▶ _Directions_
When a line below contains the word "grade", it counts toward the total; give that total and nothing besides.

▶ _Data to process_
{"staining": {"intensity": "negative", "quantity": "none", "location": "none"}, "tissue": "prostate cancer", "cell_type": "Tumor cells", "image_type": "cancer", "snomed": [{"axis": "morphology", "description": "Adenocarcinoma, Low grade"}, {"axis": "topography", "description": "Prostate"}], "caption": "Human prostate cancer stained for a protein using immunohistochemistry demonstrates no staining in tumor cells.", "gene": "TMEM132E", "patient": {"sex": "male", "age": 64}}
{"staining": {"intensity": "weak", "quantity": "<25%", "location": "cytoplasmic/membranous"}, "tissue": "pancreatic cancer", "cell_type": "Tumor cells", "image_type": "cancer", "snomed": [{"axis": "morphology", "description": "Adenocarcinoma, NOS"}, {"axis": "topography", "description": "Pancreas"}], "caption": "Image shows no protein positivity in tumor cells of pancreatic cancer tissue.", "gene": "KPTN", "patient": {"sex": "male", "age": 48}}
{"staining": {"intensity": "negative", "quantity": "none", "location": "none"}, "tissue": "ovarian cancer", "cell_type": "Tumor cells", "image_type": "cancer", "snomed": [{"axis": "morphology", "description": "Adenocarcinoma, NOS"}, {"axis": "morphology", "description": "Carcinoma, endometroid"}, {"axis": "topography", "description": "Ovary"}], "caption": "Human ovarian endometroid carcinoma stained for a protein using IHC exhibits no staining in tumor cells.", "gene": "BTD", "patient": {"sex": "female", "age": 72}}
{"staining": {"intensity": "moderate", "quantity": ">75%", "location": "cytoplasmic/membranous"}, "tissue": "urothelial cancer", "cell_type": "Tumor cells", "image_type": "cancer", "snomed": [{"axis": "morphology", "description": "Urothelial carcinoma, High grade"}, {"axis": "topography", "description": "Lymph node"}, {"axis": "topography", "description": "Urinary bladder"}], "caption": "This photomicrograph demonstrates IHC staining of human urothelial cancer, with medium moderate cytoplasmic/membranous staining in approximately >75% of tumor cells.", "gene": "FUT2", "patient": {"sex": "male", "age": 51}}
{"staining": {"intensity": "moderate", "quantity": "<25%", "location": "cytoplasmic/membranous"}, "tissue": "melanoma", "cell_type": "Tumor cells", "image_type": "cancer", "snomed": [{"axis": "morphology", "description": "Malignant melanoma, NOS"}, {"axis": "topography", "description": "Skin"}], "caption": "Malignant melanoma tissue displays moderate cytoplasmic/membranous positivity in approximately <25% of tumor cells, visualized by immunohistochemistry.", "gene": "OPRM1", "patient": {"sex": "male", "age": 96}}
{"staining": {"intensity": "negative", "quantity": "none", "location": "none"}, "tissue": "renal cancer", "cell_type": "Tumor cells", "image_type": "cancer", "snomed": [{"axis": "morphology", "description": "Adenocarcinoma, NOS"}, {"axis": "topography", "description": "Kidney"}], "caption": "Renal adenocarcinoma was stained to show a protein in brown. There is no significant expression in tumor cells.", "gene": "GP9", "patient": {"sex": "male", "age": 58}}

▶ _Solution for this problem_
2